• [Task requirements]:
Check every line below for the string "brown", and copy the lines that contain it.

+++

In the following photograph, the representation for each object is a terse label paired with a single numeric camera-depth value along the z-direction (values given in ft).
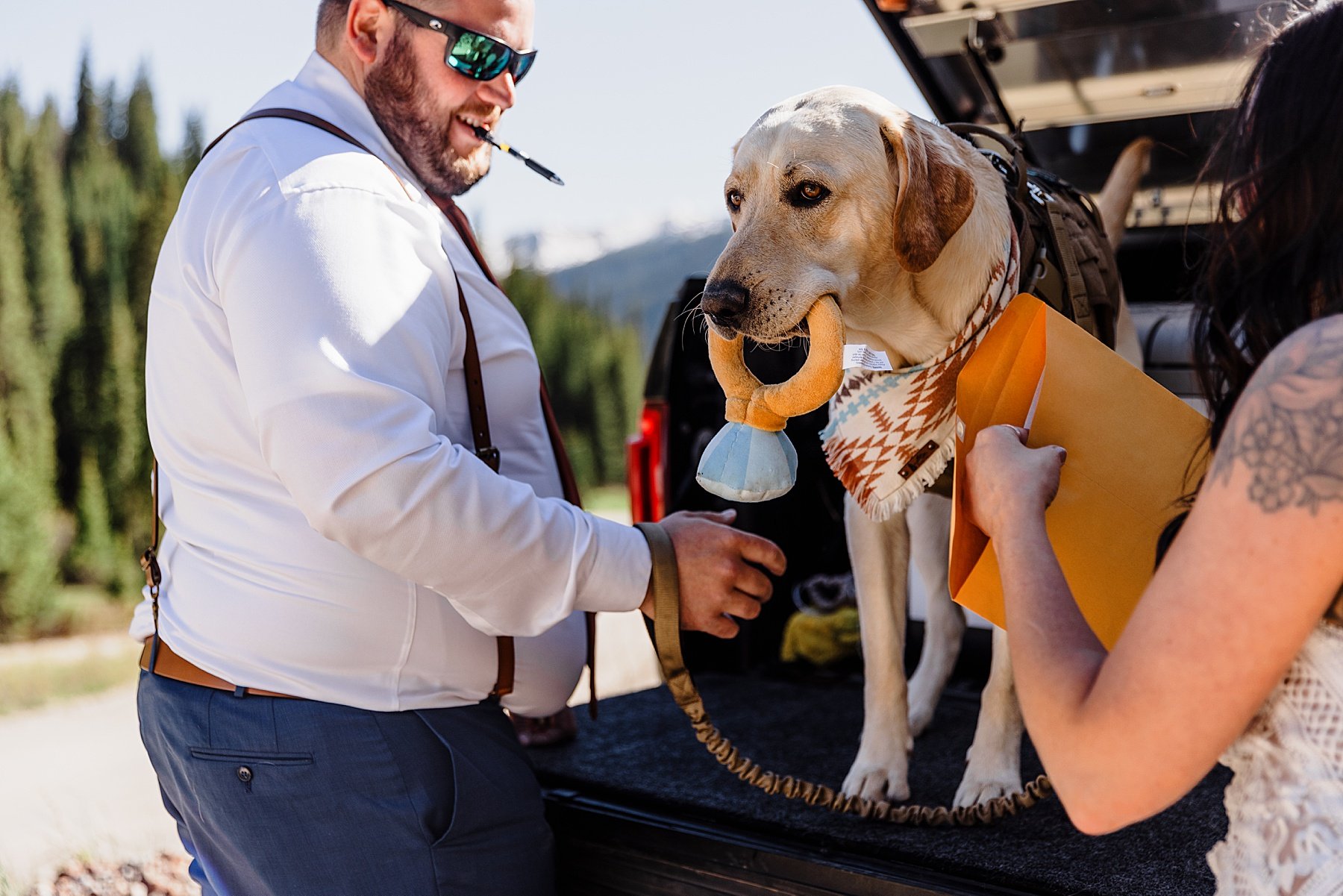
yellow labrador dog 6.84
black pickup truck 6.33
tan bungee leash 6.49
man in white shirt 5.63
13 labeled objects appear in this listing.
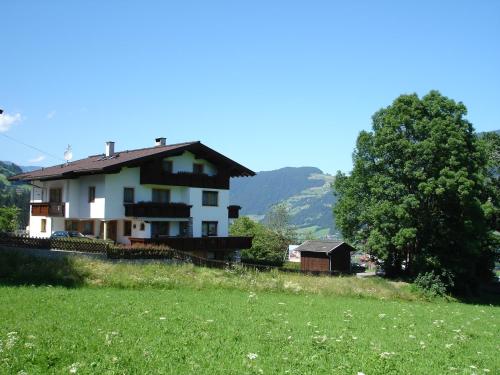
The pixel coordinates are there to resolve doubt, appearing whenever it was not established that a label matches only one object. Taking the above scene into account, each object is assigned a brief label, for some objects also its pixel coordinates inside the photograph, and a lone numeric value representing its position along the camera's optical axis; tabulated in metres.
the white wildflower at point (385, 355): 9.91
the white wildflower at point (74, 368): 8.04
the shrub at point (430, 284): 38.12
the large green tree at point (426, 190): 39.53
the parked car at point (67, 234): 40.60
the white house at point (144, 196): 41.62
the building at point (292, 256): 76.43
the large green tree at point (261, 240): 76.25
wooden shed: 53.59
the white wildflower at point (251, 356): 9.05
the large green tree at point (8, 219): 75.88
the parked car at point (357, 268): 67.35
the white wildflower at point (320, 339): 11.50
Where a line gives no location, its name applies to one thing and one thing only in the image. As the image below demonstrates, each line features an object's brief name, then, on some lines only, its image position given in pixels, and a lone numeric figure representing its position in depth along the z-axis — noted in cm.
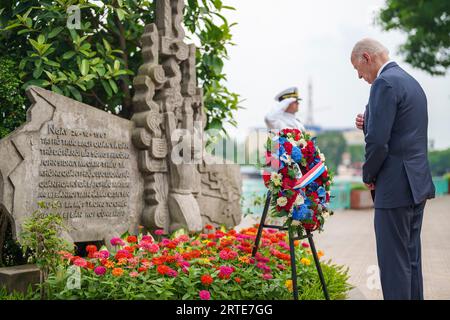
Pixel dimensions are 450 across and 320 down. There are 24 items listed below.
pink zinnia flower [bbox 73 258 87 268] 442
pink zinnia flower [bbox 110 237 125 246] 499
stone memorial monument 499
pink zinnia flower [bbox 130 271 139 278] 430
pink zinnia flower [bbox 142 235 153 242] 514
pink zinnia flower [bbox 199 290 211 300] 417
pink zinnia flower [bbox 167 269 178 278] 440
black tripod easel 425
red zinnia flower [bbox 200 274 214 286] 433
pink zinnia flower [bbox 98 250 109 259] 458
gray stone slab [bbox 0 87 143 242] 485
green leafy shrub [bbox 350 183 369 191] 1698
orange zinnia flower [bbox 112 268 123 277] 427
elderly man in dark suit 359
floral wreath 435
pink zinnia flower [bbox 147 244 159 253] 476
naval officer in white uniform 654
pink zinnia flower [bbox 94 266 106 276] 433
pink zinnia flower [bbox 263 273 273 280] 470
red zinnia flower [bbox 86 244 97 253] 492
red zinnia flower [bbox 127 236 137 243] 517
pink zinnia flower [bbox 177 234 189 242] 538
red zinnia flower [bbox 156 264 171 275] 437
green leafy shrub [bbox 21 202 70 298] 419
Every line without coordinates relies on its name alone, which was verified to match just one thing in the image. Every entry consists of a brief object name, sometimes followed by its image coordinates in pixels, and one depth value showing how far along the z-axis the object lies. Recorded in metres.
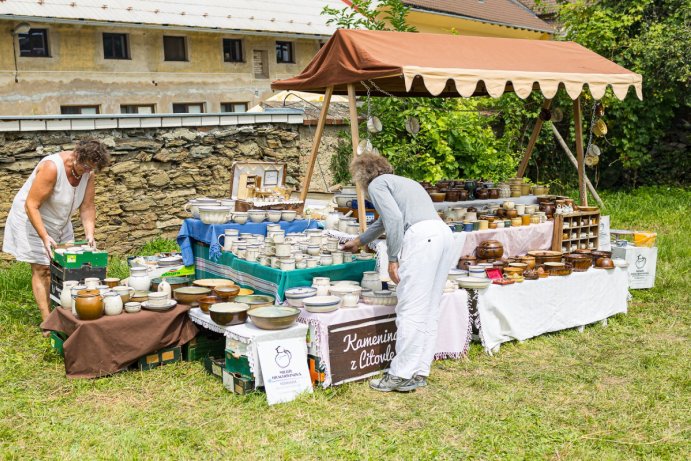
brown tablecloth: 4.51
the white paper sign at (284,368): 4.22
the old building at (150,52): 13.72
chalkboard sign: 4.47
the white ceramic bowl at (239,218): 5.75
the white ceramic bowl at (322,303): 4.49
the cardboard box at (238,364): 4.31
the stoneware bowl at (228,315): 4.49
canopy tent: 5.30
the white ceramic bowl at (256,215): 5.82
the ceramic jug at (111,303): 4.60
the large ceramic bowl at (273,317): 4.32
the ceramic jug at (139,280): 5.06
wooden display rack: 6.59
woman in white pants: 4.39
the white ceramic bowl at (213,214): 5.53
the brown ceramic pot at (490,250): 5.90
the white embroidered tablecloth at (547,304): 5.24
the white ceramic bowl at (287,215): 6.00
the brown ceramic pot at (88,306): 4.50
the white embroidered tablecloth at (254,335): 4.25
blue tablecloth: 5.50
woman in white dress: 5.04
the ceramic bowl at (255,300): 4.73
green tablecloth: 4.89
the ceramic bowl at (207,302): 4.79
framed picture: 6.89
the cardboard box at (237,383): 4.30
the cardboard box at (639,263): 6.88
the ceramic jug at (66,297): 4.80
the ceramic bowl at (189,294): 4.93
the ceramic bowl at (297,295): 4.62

+++

• [Answer]:
brown tablecloth: 4.51
the brown ceramic pot at (490,250): 5.90
the brown ceramic pot at (88,306): 4.50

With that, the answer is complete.